As time went on, however, that darker views of the horrors of nuclear war began to predominate even in American society. The 1965 card game Nuclear War (later adopted by Flying Buffalo for a play-by-mail version) was darkly humorous but nonetheless pessimistic in its fundamental premise that humanity could not survive nuclear apocalypse.
Perhaps the deepest commentary on the ultimate suicide of nuclear war was the arcade game Missile Command, in which players defend their bases and cities against a never-ending barrage of projectiles. The attack never lets up and the player can never win, only forestalling ultimate destruction. Unlike most arcade games that displayed “Game Over” when the player finally lost, this one flashed “The End.” In creating the game, game designer Dave Theurer suffered from recurring nightmares. In Tony Temple’s book Missile Commander, he quotes Theurer as saying: “The dreams were intense. I was simulating these nuclear attacks. I’d see the missiles streaking in across the sky, hear the rumble then see the devastation caused. It was chilling.”

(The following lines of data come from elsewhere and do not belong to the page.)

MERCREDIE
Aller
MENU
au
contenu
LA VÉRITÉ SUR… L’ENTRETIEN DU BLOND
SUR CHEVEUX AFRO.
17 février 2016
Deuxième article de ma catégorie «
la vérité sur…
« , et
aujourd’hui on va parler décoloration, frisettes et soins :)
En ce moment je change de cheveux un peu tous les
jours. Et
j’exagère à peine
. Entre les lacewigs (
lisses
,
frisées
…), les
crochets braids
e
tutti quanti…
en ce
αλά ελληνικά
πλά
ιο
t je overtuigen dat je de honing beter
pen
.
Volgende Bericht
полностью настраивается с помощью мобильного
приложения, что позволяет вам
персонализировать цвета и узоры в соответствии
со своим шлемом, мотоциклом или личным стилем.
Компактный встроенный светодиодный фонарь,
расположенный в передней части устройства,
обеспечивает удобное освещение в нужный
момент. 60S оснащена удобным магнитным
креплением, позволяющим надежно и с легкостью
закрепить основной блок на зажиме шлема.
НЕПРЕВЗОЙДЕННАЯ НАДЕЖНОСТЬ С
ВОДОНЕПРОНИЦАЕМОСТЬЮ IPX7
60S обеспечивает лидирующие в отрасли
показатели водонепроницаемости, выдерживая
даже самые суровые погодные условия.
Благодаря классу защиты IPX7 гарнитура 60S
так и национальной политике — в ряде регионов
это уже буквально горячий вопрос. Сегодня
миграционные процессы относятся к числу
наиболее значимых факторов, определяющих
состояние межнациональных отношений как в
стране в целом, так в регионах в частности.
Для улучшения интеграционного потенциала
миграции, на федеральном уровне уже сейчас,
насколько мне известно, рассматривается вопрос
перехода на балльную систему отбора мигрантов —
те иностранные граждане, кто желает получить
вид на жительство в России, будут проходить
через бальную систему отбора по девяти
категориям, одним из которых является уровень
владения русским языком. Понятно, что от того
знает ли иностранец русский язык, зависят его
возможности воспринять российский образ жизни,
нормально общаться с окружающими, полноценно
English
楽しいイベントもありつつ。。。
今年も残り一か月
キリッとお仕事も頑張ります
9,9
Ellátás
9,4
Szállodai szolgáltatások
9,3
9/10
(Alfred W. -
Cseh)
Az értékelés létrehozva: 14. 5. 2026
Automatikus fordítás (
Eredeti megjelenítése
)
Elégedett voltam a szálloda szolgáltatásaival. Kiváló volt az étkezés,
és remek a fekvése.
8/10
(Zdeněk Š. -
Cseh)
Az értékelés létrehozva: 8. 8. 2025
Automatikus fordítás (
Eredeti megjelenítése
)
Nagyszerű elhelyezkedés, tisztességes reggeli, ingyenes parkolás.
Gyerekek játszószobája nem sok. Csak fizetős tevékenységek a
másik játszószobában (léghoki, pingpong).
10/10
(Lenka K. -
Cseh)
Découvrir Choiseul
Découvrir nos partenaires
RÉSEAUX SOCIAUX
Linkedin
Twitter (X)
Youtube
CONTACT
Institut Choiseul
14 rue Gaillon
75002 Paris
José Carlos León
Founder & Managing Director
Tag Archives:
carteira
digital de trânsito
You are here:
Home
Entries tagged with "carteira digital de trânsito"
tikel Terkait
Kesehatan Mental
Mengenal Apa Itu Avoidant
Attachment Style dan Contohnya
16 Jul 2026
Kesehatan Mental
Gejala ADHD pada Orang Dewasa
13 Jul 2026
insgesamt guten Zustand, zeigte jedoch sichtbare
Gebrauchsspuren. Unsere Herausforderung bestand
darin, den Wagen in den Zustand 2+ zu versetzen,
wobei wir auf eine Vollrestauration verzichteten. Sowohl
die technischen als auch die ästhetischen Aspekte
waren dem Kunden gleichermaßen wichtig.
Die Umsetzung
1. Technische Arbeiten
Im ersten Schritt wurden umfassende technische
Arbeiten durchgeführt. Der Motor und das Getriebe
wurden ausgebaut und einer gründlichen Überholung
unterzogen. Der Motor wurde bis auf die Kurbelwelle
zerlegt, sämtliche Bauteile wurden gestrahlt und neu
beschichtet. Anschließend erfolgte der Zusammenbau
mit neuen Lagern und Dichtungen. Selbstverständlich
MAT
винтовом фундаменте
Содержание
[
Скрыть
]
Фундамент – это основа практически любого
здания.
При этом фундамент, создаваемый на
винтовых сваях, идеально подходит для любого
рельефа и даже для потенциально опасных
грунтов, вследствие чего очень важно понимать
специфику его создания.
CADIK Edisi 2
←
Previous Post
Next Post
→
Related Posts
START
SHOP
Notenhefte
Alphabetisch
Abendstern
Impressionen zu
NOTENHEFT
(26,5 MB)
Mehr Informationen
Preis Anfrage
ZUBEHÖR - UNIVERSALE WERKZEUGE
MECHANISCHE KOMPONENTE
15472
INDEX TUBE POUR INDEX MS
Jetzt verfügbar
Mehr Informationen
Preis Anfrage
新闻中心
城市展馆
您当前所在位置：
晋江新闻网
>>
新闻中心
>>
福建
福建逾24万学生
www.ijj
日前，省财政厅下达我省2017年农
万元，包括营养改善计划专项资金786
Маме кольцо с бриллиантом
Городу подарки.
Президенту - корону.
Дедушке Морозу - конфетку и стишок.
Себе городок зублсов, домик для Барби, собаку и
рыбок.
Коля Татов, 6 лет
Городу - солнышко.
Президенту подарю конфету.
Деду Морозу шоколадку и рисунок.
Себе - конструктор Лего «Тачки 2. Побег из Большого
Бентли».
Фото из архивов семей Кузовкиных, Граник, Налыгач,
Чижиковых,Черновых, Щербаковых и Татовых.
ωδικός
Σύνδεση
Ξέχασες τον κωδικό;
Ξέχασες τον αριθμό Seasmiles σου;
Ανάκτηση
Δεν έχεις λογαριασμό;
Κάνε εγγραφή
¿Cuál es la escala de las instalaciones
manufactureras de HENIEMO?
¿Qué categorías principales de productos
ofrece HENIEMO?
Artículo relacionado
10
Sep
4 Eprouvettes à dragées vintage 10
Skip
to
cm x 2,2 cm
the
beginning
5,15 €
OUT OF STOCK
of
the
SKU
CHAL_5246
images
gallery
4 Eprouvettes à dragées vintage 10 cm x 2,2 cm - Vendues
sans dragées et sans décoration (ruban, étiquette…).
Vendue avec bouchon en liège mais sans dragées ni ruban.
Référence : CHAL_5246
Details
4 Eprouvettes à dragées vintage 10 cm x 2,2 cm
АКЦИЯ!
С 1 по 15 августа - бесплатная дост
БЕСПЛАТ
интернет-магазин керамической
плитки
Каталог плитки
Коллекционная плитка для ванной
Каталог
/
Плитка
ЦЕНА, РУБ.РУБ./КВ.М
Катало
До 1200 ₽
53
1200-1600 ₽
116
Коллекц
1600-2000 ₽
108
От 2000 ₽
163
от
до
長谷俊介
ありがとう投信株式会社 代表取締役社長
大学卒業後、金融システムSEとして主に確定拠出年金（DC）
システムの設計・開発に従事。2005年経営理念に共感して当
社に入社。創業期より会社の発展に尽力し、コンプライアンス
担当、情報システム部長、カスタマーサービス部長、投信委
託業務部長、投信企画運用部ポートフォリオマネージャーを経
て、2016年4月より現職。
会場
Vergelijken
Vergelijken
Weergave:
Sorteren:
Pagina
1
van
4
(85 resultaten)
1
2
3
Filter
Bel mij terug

Whereas Missile Command finished with total destruction, many playthings imagined life changed but not ended, as humans struggled with a dystopian future. Interplay’s Wasteland and Fallout are examples of this, in which players struggle to survive, scrambling for resources and battling mutants. The mutant, the living creature horribly changed by atomic-caused mutations of the genetic code, is a product of the nuclear age. Comic book creators drew on this trope for characters such as the X-Men. More playfully, the Teenage Mutant Ninja Turtles emerged from radioactive ooze to become one of the best-selling toys of all time and a wildly successful transmedia brand.
So, what are we to make of all these ways that nuclear power has infected and inflected our toys, games, and popular culture? In many ways it’s just a more modern example of how humans have always used play, as children or adults, to grapple with fears and come to terms with what we find dangerous or threatening. Traditionally fairy and folk tales did this, letting children process fears of death and abandonment (Hansel and Gretel) or jealousy and family strife (Cinderella). For the last eight decades, nuclear power has been a facet of life that we have needed to understand and process (no pun intended), if it is ultimately to be controlled and lived with. Today, as worries over nuclear war or nuclear disaster recede—at least in comparison to other fears like pandemic, genetic engineering, runaway artificial intelligence, and global warming that seem more pressing at the moment—the subject is less obvious in our playthings and pastimes, but its influence is still felt in movies, video games, board games, and toys.
The bomb may go away, but its half-life still radiates through our play.